A Bayesian Theory of Mind Approach to Nonverbal Communication for Human-Robot Interactions
Associate Professor of Media Arts and Sciences, Massachusetts Institute of Technology
Professor of Psychology, Northeastern University
Professor of Computer Science, University of Southern California
Much of human social communication is channeled through our facial expressions, body language, gazing, and many other nonverbal behaviors. A robot's ability to express and recognize the emotional states of people through these nonverbal channels is at the core of artificial social intelligence. The purpose of this thesis is to define a computational framework to nonverbal communication for human-robot interaction. We address both sides to nonverbal communication, i.e. the decoding and encoding of social-emotional states through nonverbal behaviors, and also demonstrate their shared underlying representations.
We ground our computational framework in storytelling interactions. Storytelling is an interaction form that is mutually regulated between speakers and listeners where a key dynamic is the back-and-forth process of speaker cues and listener responses. Listeners convey attentiveness and engagement through listener responses, also called backchannel feedback, while storytellers use speaker cues, also called backchannel-inviting cues, to elicit those feedback responses.
We demonstrate that storytellers' employ plans, albeit short, to influence and infer the attentive state of listeners using these speaker cues. We computationally model the intentional inference of storytellers as a POMDP planning problem of getting listeners to pay attention while also inferring their hidden state. We demonstrate the increased gains in inference accuracy when accounting for this intentional context compared to alternative state estimators that consider the intrapersonal or interpersonal context.

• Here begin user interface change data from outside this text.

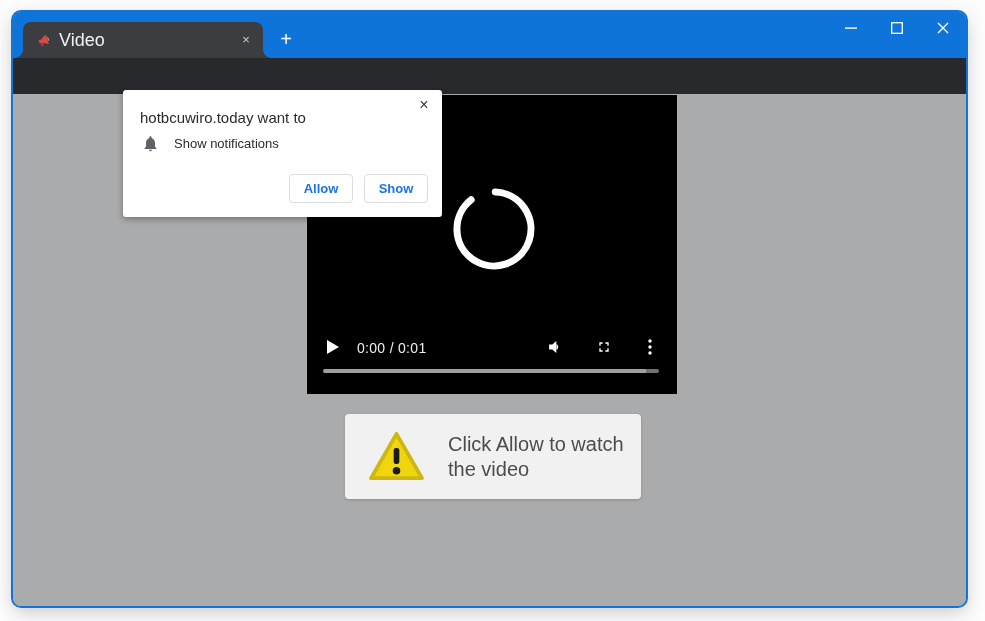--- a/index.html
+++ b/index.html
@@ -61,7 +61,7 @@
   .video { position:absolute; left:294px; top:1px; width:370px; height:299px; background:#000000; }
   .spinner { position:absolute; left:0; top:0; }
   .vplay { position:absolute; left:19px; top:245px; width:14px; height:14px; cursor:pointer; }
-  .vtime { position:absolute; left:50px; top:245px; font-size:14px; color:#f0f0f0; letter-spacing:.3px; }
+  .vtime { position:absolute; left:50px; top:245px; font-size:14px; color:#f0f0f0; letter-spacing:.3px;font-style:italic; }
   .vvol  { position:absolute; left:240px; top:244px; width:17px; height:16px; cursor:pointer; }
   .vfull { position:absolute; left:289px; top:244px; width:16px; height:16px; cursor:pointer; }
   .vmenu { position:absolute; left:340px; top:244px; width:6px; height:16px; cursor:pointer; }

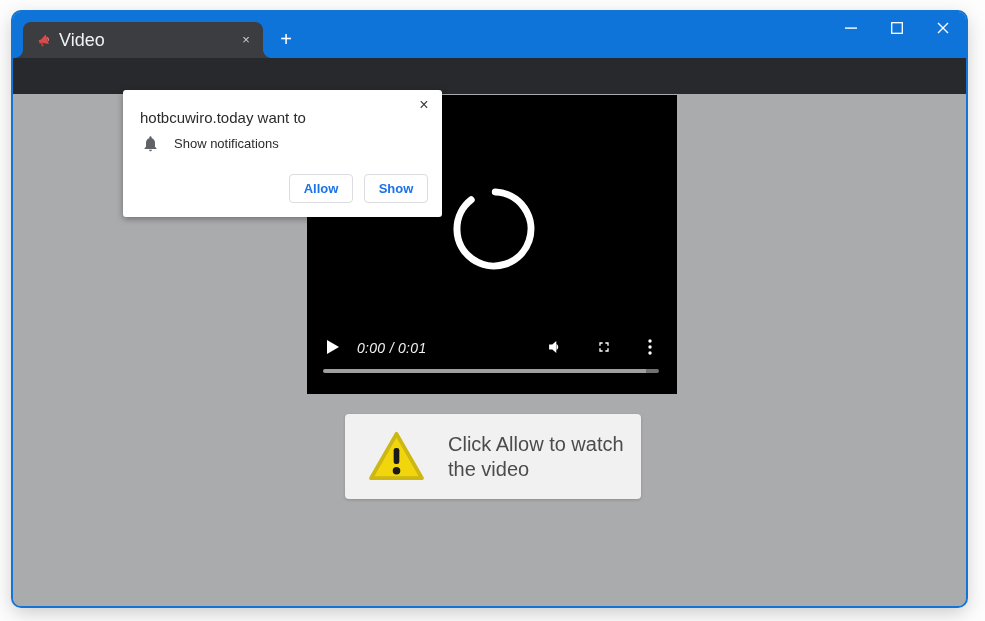--- a/index.html
+++ b/index.html
@@ -217,7 +217,6 @@
           <rect x="27" y="18" width="6" height="17" rx="2.5" fill="#1a1a1a"></rect>
           <circle cx="30" cy="42" r="4" fill="#1a1a1a"></circle>
         </svg>
-        <div class="msg-text">Click Allow to watch the video</div>
       </div>
     </div>
 

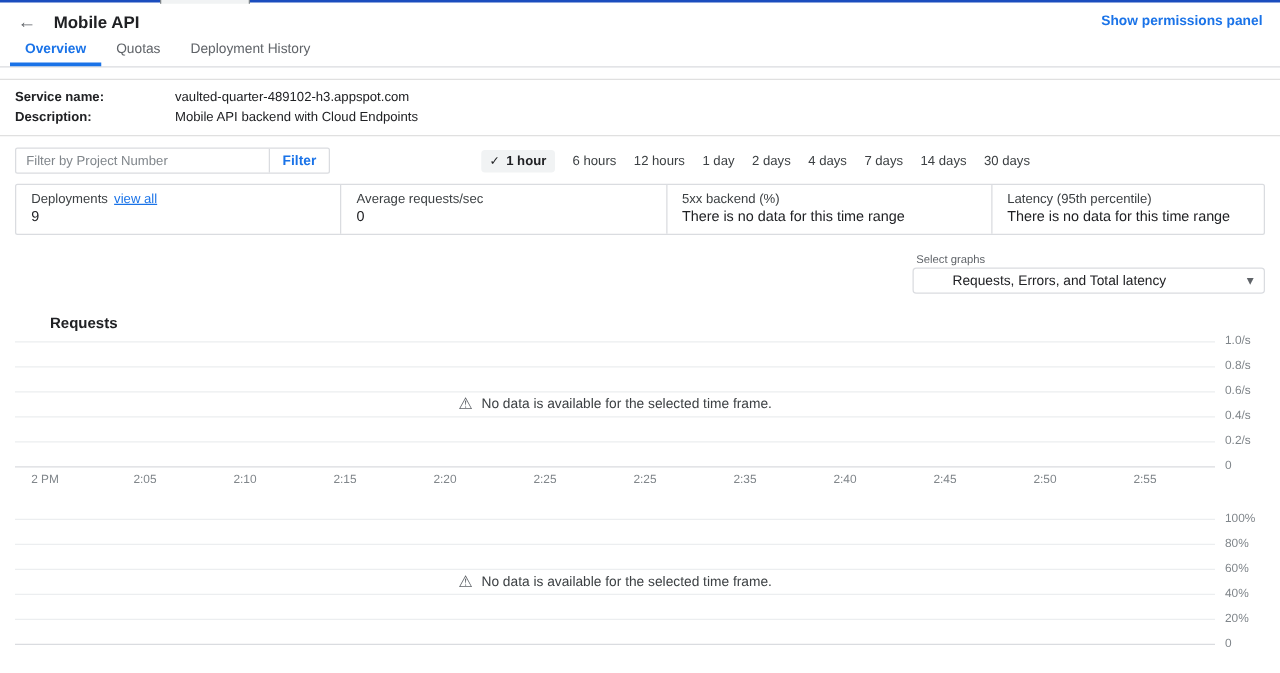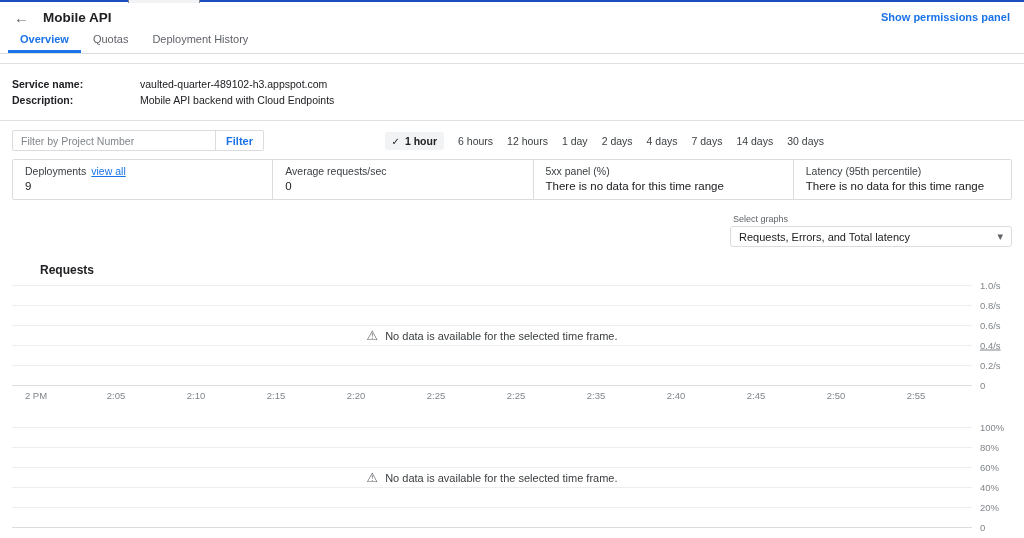--- a/index.html
+++ b/index.html
@@ -23,7 +23,7 @@
   .tab.active { color:#1a73e8; font-weight:700; border-bottom-color:#1a73e8; }
 
   
-  .service-block { margin-top:9px; border-top:1px solid #e0e0e0; border-bottom:1px solid #e0e0e0; padding:12px 12px; }
+  .service-block { margin-top:9px; border-top:1px solid #e0e0e0; border-bottom:1px solid #e0e0e0; padding:6px 12px; }
   .svc-row { display:flex; line-height:14px; padding:1px 0; }
   .svc-label { width:128px; font-size:10.5px; font-weight:700; color:#202124; }
   .svc-value { font-size:10.5px; color:#202124; }

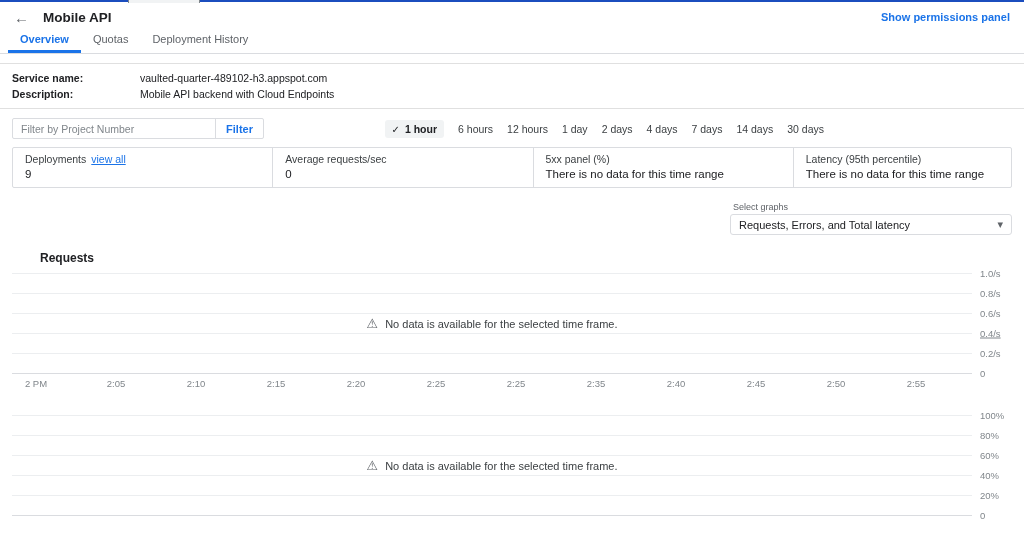--- a/index.html
+++ b/index.html
@@ -129,7 +129,7 @@
       <div class="card-value">0</div>
     </div>
     <div class="card">
-      <div class="card-label">5xx panel (%)</div>
+      <div class="card-label">5xx backend (%)</div>
       <div class="card-value">There is no data for this time range</div>
     </div>
     <div class="card">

By formulating emotion recognition as a planning problem, we apply recent probabilistic AI methods to inverting models of planning to perform belief inference. We computationally model emotion expression as a combined process of estimating others' beliefs through inference inversion and then producing nonverbal expressions to affect those beliefs. This enables a listening robot to communicate an attentive state by first tracking the storyteller's beliefs about the agent from their employment of speaker cues. Then by producing appropriate listener responses, the agent can manipulate those beliefs toward a desired perception of an attentive listener. We demonstrate that a robotic agent operating under this paradigm more effectively communicates an attentive state compared to current approaches that cannot dynamically capture how its behavioral expressions are interpreted by their human partners.